Your goal: Switch every "Read More" to "Continue Reading" in the text of all the records below, changing nothing else, and leave the pictures out of your answer.

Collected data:

___

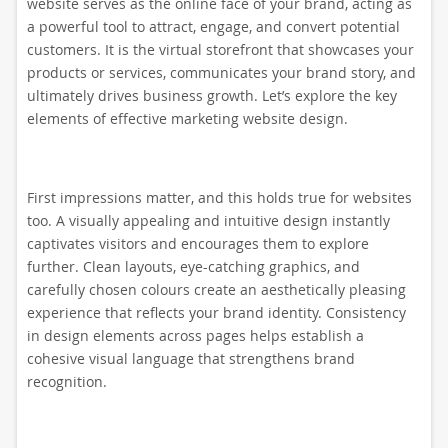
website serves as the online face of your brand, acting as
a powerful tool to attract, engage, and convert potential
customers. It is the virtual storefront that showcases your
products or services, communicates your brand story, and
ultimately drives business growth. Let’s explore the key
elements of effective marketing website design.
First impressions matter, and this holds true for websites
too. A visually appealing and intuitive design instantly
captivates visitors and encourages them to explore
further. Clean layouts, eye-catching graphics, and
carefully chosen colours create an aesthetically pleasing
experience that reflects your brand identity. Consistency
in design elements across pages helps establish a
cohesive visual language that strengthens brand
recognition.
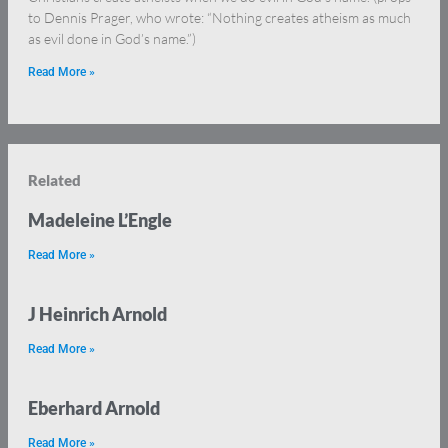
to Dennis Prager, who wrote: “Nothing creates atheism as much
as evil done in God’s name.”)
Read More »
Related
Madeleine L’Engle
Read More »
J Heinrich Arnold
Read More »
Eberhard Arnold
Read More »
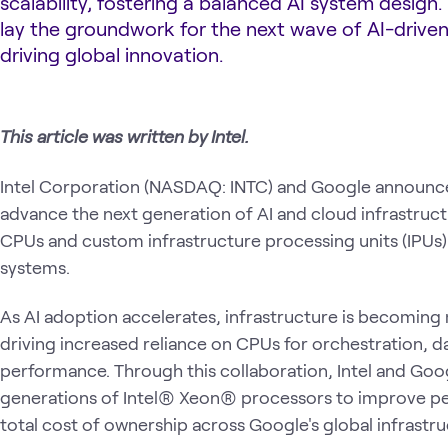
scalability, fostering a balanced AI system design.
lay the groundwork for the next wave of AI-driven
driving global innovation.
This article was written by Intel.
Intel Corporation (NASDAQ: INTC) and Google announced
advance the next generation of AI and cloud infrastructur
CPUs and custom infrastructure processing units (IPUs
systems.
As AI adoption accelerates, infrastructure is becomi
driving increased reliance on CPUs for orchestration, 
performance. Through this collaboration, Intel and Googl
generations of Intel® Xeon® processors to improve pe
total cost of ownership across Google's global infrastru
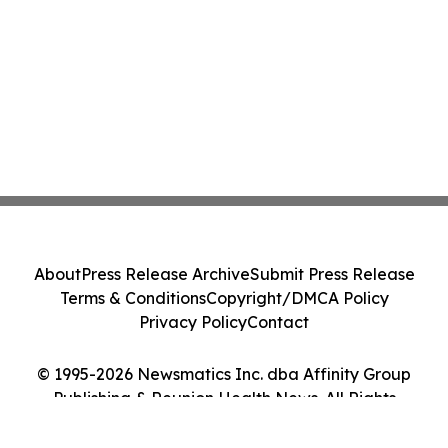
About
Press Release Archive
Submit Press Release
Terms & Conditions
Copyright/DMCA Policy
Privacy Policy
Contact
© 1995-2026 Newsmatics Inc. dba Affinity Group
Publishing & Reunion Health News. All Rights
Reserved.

___

Exercise result:
website serves as the online face of your brand, acting as
a powerful tool to attract, engage, and convert potential
customers. It is the virtual storefront that showcases your
products or services, communicates your brand story, and
ultimately drives business growth. Let’s explore the key
elements of effective marketing website design.
First impressions matter, and this holds true for websites
too. A visually appealing and intuitive design instantly
captivates visitors and encourages them to explore
further. Clean layouts, eye-catching graphics, and
carefully chosen colours create an aesthetically pleasing
experience that reflects your brand identity. Consistency
in design elements across pages helps establish a
cohesive visual language that strengthens brand
recognition.
to Dennis Prager, who wrote: “Nothing creates atheism as much
as evil done in God’s name.”)
Continue Reading »
Related
Madeleine L’Engle
Continue Reading »
J Heinrich Arnold
Continue Reading »
Eberhard Arnold
Continue Reading »
scalability, fostering a balanced AI system design.
lay the groundwork for the next wave of AI-driven
driving global innovation.
This article was written by Intel.
Intel Corporation (NASDAQ: INTC) and Google announced
advance the next generation of AI and cloud infrastructur
CPUs and custom infrastructure processing units (IPUs
systems.
As AI adoption accelerates, infrastructure is becomi
driving increased reliance on CPUs for orchestration, 
performance. Through this collaboration, Intel and Googl
generations of Intel® Xeon® processors to improve pe
total cost of ownership across Google's global infrastru
About
Press Release Archive
Submit Press Release
Terms & Conditions
Copyright/DMCA Policy
Privacy Policy
Contact
© 1995-2026 Newsmatics Inc. dba Affinity Group
Publishing & Reunion Health News. All Rights
Reserved.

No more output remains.